The Wheel of the Year! A perpetual, cyclical, seasonal calendar for pagans, witches, astrologers, and anyone cultivating deeper intimacy with the cycles of nature and with ancestral ways of life.

This calendar marks the eight seasonal festivals (or "sabbats") of the solar year, which have been celebrated in some form by pagan folk since ancient times. It is syncretic, meaning it's not specific to any one indigenous culture or historical moment, but rather represents a blend or synthesis of influences, primarily Celtic, Norse, Anglo-Saxon, and Germanic in origin. This is the version of the Wheel of the Year most widely accepted by Neo-pagans, Wiccans, and practitioners of nature-based spirituality and magic today.

The eight festivals fall on the solstices and equinoxes (the "quarter-days") as well as roughly halfway in between them (the "cross-quarter days"). The precise astronomical timing of the solstices and equinoxes will vary slightly from year to year, hence the range in dates on the perennial calendar. The cross-quarter days may be celebrated at the 1st of the month, at the first full or new moon of the month, or at the astronomical midpoint between the solstice and equinox. I believe there is no right or wrong way; it's up to you!

Inside each spoke of the wheel, I've painted the traditional iconography associated with each sabbat, including plants, animals, foods, decorations, rituals, and activities specific to that festival and time of year. My intention and hope for this painting is that these images serve as inspiration and reminders of ways we might honor and celebrate the turning of the wheel, as our ancestors did.

At the center of the painting is a yin and yang-inspired symbol depicting the duality of day and night, darkness and light. Duality becomes trinity with the Triple Goddess of Maiden, Mother, and Crone, depicted in triangles around the outside of the zodiac wheel. We move from trinity to quaternity with the medicine wheel at the center depicting the four directions and the corresponding four elements.

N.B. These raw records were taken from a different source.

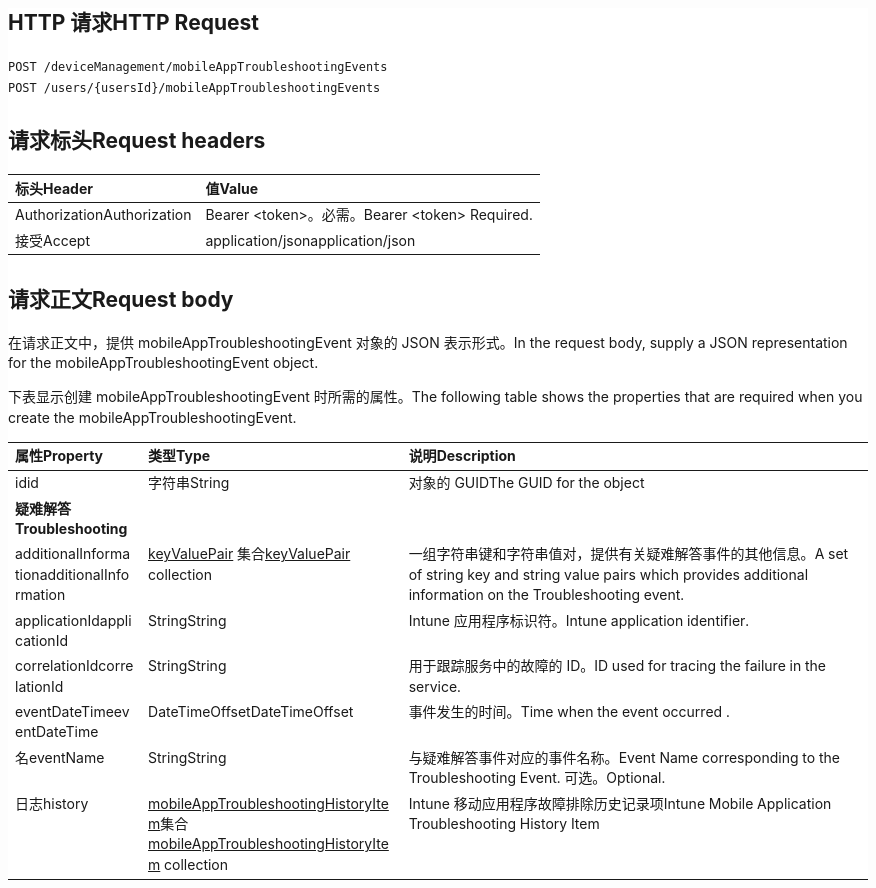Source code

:## <a name="http-request"></a><span data-ttu-id="f8960-125">HTTP 请求</span><span class="sxs-lookup"><span data-stu-id="f8960-125">HTTP Request</span></span>

``` http
POST /deviceManagement/mobileAppTroubleshootingEvents
POST /users/{usersId}/mobileAppTroubleshootingEvents
```

## <a name="request-headers"></a><span data-ttu-id="f8960-126">请求标头</span><span class="sxs-lookup"><span data-stu-id="f8960-126">Request headers</span></span>
|<span data-ttu-id="f8960-127">标头</span><span class="sxs-lookup"><span data-stu-id="f8960-127">Header</span></span>|<span data-ttu-id="f8960-128">值</span><span class="sxs-lookup"><span data-stu-id="f8960-128">Value</span></span>|
|:---|:---|
|<span data-ttu-id="f8960-129">Authorization</span><span class="sxs-lookup"><span data-stu-id="f8960-129">Authorization</span></span>|<span data-ttu-id="f8960-130">Bearer &lt;token&gt;。必需。</span><span class="sxs-lookup"><span data-stu-id="f8960-130">Bearer &lt;token&gt; Required.</span></span>|
|<span data-ttu-id="f8960-131">接受</span><span class="sxs-lookup"><span data-stu-id="f8960-131">Accept</span></span>|<span data-ttu-id="f8960-132">application/json</span><span class="sxs-lookup"><span data-stu-id="f8960-132">application/json</span></span>|

## <a name="request-body"></a><span data-ttu-id="f8960-133">请求正文</span><span class="sxs-lookup"><span data-stu-id="f8960-133">Request body</span></span>
<span data-ttu-id="f8960-134">在请求正文中，提供 mobileAppTroubleshootingEvent 对象的 JSON 表示形式。</span><span class="sxs-lookup"><span data-stu-id="f8960-134">In the request body, supply a JSON representation for the mobileAppTroubleshootingEvent object.</span></span>

<span data-ttu-id="f8960-135">下表显示创建 mobileAppTroubleshootingEvent 时所需的属性。</span><span class="sxs-lookup"><span data-stu-id="f8960-135">The following table shows the properties that are required when you create the mobileAppTroubleshootingEvent.</span></span>

|<span data-ttu-id="f8960-136">属性</span><span class="sxs-lookup"><span data-stu-id="f8960-136">Property</span></span>|<span data-ttu-id="f8960-137">类型</span><span class="sxs-lookup"><span data-stu-id="f8960-137">Type</span></span>|<span data-ttu-id="f8960-138">说明</span><span class="sxs-lookup"><span data-stu-id="f8960-138">Description</span></span>|
|:---|:---|:---|
|<span data-ttu-id="f8960-139">id</span><span class="sxs-lookup"><span data-stu-id="f8960-139">id</span></span>|<span data-ttu-id="f8960-140">字符串</span><span class="sxs-lookup"><span data-stu-id="f8960-140">String</span></span>|<span data-ttu-id="f8960-141">对象的 GUID</span><span class="sxs-lookup"><span data-stu-id="f8960-141">The GUID for the object</span></span>|
|<span data-ttu-id="f8960-142">**疑难解答**</span><span class="sxs-lookup"><span data-stu-id="f8960-142">**Troubleshooting**</span></span>|
|<span data-ttu-id="f8960-143">additionalInformation</span><span class="sxs-lookup"><span data-stu-id="f8960-143">additionalInformation</span></span>|<span data-ttu-id="f8960-144">[keyValuePair](../resources/intune-shared-keyvaluepair.md) 集合</span><span class="sxs-lookup"><span data-stu-id="f8960-144">[keyValuePair](../resources/intune-shared-keyvaluepair.md) collection</span></span>|<span data-ttu-id="f8960-145">一组字符串键和字符串值对，提供有关疑难解答事件的其他信息。</span><span class="sxs-lookup"><span data-stu-id="f8960-145">A set of string key and string value pairs which provides additional information on the Troubleshooting event.</span></span>|
|<span data-ttu-id="f8960-146">applicationId</span><span class="sxs-lookup"><span data-stu-id="f8960-146">applicationId</span></span>|<span data-ttu-id="f8960-147">String</span><span class="sxs-lookup"><span data-stu-id="f8960-147">String</span></span>|<span data-ttu-id="f8960-148">Intune 应用程序标识符。</span><span class="sxs-lookup"><span data-stu-id="f8960-148">Intune application identifier.</span></span>|
|<span data-ttu-id="f8960-149">correlationId</span><span class="sxs-lookup"><span data-stu-id="f8960-149">correlationId</span></span>|<span data-ttu-id="f8960-150">String</span><span class="sxs-lookup"><span data-stu-id="f8960-150">String</span></span>|<span data-ttu-id="f8960-151">用于跟踪服务中的故障的 ID。</span><span class="sxs-lookup"><span data-stu-id="f8960-151">ID used for tracing the failure in the service.</span></span> |
|<span data-ttu-id="f8960-152">eventDateTime</span><span class="sxs-lookup"><span data-stu-id="f8960-152">eventDateTime</span></span>|<span data-ttu-id="f8960-153">DateTimeOffset</span><span class="sxs-lookup"><span data-stu-id="f8960-153">DateTimeOffset</span></span>|<span data-ttu-id="f8960-154">事件发生的时间。</span><span class="sxs-lookup"><span data-stu-id="f8960-154">Time when the event occurred .</span></span> |
|<span data-ttu-id="f8960-155">名</span><span class="sxs-lookup"><span data-stu-id="f8960-155">eventName</span></span>|<span data-ttu-id="f8960-156">String</span><span class="sxs-lookup"><span data-stu-id="f8960-156">String</span></span>|<span data-ttu-id="f8960-157">与疑难解答事件对应的事件名称。</span><span class="sxs-lookup"><span data-stu-id="f8960-157">Event Name corresponding to the Troubleshooting Event.</span></span> <span data-ttu-id="f8960-158">可选。</span><span class="sxs-lookup"><span data-stu-id="f8960-158">Optional.</span></span>|
|<span data-ttu-id="f8960-159">日志</span><span class="sxs-lookup"><span data-stu-id="f8960-159">history</span></span>|<span data-ttu-id="f8960-160">[mobileAppTroubleshootingHistoryItem](../resources/intune-troubleshooting-mobileapptroubleshootinghistoryitem.md)集合</span><span class="sxs-lookup"><span data-stu-id="f8960-160">[mobileAppTroubleshootingHistoryItem](../resources/intune-troubleshooting-mobileapptroubleshootinghistoryitem.md) collection</span></span>|<span data-ttu-id="f8960-161">Intune 移动应用程序故障排除历史记录项</span><span class="sxs-lookup"><span data-stu-id="f8960-161">Intune Mobile Application Troubleshooting History Item</span></span>|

From there we expand into the phases of the moon, the twelve astrological signs of the zodiac, and the eight sabbats.

The start and end dates of the astrological seasons vary slightly year to year, so for this perennial calendar I've chosen the most typical or average dates.

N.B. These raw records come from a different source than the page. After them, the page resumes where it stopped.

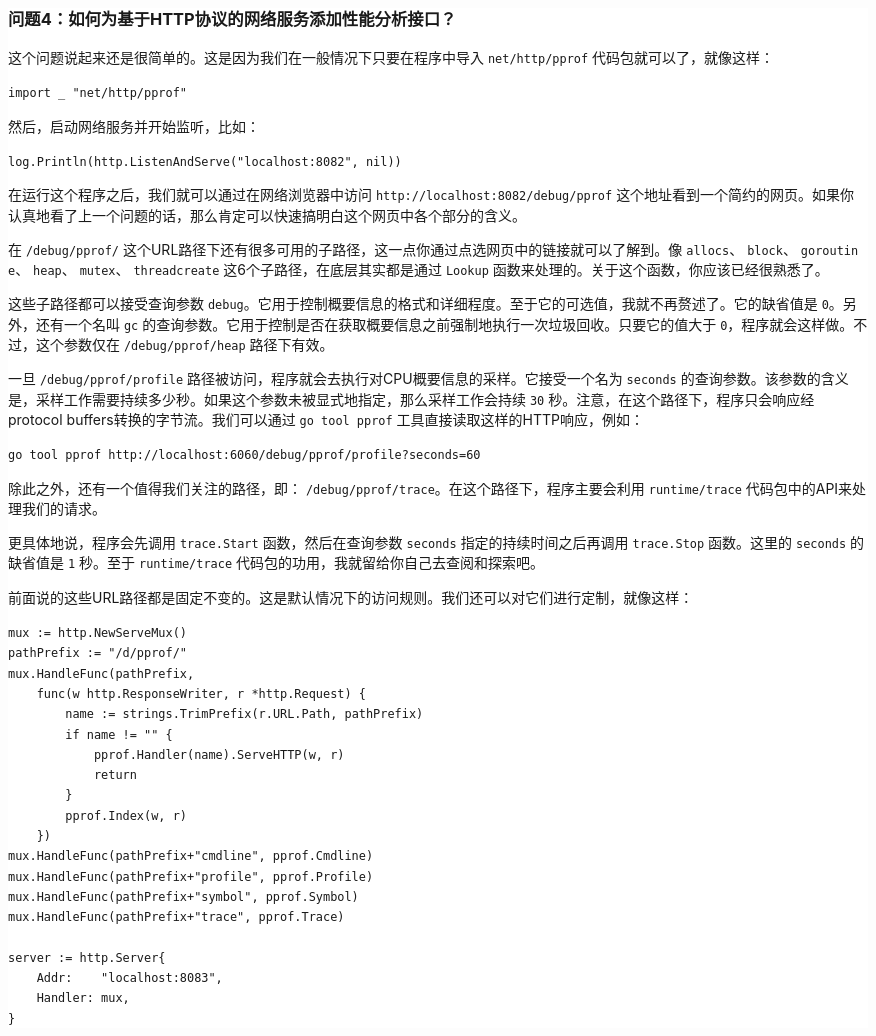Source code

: ### 问题4：如何为基于HTTP协议的网络服务添加性能分析接口？

这个问题说起来还是很简单的。这是因为我们在一般情况下只要在程序中导入 `net/http/pprof` 代码包就可以了，就像这样：

```
import _ "net/http/pprof"

```

然后，启动网络服务并开始监听，比如：

```
log.Println(http.ListenAndServe("localhost:8082", nil))

```

在运行这个程序之后，我们就可以通过在网络浏览器中访问 `http://localhost:8082/debug/pprof` 这个地址看到一个简约的网页。如果你认真地看了上一个问题的话，那么肯定可以快速搞明白这个网页中各个部分的含义。

在 `/debug/pprof/` 这个URL路径下还有很多可用的子路径，这一点你通过点选网页中的链接就可以了解到。像 `allocs`、 `block`、 `goroutine`、 `heap`、 `mutex`、 `threadcreate` 这6个子路径，在底层其实都是通过 `Lookup` 函数来处理的。关于这个函数，你应该已经很熟悉了。

这些子路径都可以接受查询参数 `debug`。它用于控制概要信息的格式和详细程度。至于它的可选值，我就不再赘述了。它的缺省值是 `0`。另外，还有一个名叫 `gc` 的查询参数。它用于控制是否在获取概要信息之前强制地执行一次垃圾回收。只要它的值大于 `0`，程序就会这样做。不过，这个参数仅在 `/debug/pprof/heap` 路径下有效。

一旦 `/debug/pprof/profile` 路径被访问，程序就会去执行对CPU概要信息的采样。它接受一个名为 `seconds` 的查询参数。该参数的含义是，采样工作需要持续多少秒。如果这个参数未被显式地指定，那么采样工作会持续 `30` 秒。注意，在这个路径下，程序只会响应经protocol buffers转换的字节流。我们可以通过 `go tool pprof` 工具直接读取这样的HTTP响应，例如：

```
go tool pprof http://localhost:6060/debug/pprof/profile?seconds=60

```

除此之外，还有一个值得我们关注的路径，即： `/debug/pprof/trace`。在这个路径下，程序主要会利用 `runtime/trace` 代码包中的API来处理我们的请求。

更具体地说，程序会先调用 `trace.Start` 函数，然后在查询参数 `seconds` 指定的持续时间之后再调用 `trace.Stop` 函数。这里的 `seconds` 的缺省值是 `1` 秒。至于 `runtime/trace` 代码包的功用，我就留给你自己去查阅和探索吧。

前面说的这些URL路径都是固定不变的。这是默认情况下的访问规则。我们还可以对它们进行定制，就像这样：

```
mux := http.NewServeMux()
pathPrefix := "/d/pprof/"
mux.HandleFunc(pathPrefix,
	func(w http.ResponseWriter, r *http.Request) {
		name := strings.TrimPrefix(r.URL.Path, pathPrefix)
		if name != "" {
			pprof.Handler(name).ServeHTTP(w, r)
			return
		}
		pprof.Index(w, r)
	})
mux.HandleFunc(pathPrefix+"cmdline", pprof.Cmdline)
mux.HandleFunc(pathPrefix+"profile", pprof.Profile)
mux.HandleFunc(pathPrefix+"symbol", pprof.Symbol)
mux.HandleFunc(pathPrefix+"trace", pprof.Trace)

server := http.Server{
	Addr:    "localhost:8083",
	Handler: mux,
}

```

A hidden detail in the painting is that most of the spokes of the wheel are actually the trees of the Ogham tree calendar, a Celtic or Druidic tradition according to which each of the 13 moons of the year corresponds to a particular tree or plant. Beginning after the winter solstice, they are as follows: Birch, Rowan, Ash, Alder, Willow, Hawthorn, Oak, Holly, Hazel, Vine, Ivy, Reed, and Elder.

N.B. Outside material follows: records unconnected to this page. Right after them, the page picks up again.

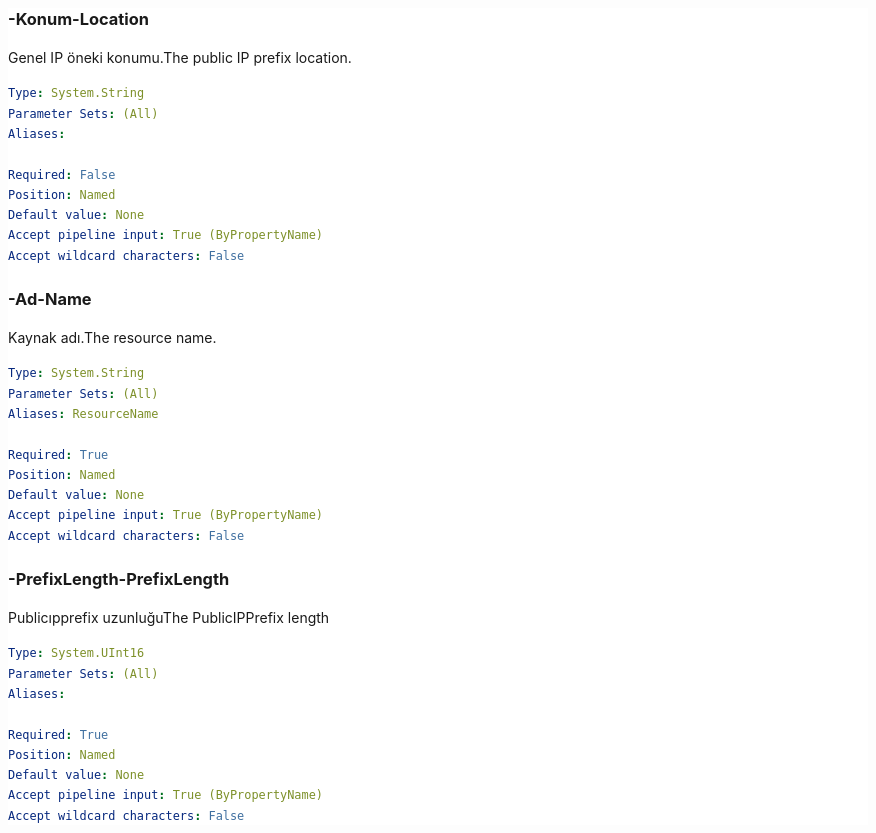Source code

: ### <span data-ttu-id="d0e1b-121">-Konum</span><span class="sxs-lookup"><span data-stu-id="d0e1b-121">-Location</span></span>
<span data-ttu-id="d0e1b-122">Genel IP öneki konumu.</span><span class="sxs-lookup"><span data-stu-id="d0e1b-122">The public IP prefix location.</span></span>

```yaml
Type: System.String
Parameter Sets: (All)
Aliases:

Required: False
Position: Named
Default value: None
Accept pipeline input: True (ByPropertyName)
Accept wildcard characters: False
```

### <span data-ttu-id="d0e1b-123">-Ad</span><span class="sxs-lookup"><span data-stu-id="d0e1b-123">-Name</span></span>
<span data-ttu-id="d0e1b-124">Kaynak adı.</span><span class="sxs-lookup"><span data-stu-id="d0e1b-124">The resource name.</span></span>

```yaml
Type: System.String
Parameter Sets: (All)
Aliases: ResourceName

Required: True
Position: Named
Default value: None
Accept pipeline input: True (ByPropertyName)
Accept wildcard characters: False
```

### <span data-ttu-id="d0e1b-125">-PrefixLength</span><span class="sxs-lookup"><span data-stu-id="d0e1b-125">-PrefixLength</span></span>
<span data-ttu-id="d0e1b-126">Publicıpprefix uzunluğu</span><span class="sxs-lookup"><span data-stu-id="d0e1b-126">The PublicIPPrefix length</span></span>

```yaml
Type: System.UInt16
Parameter Sets: (All)
Aliases:

Required: True
Position: Named
Default value: None
Accept pipeline input: True (ByPropertyName)
Accept wildcard characters: False
```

Many of the pagan festivals shown here are in fact the origins of our modern holidays. Yule has become Christmas; Samhain, Halloween; Ostara, Easter; and so on. We may choose to celebrate the pagan festivals instead of or alongside the modern holidays. Either way, the history is very fascinating! I learned so much in the process of doing research for this painting. However, I am only self-taught, and not a true scholar of this history, so I'm sure I am misinformed about some things. I welcome any questions or corrections on anything that I've written here, or that is present in the painting.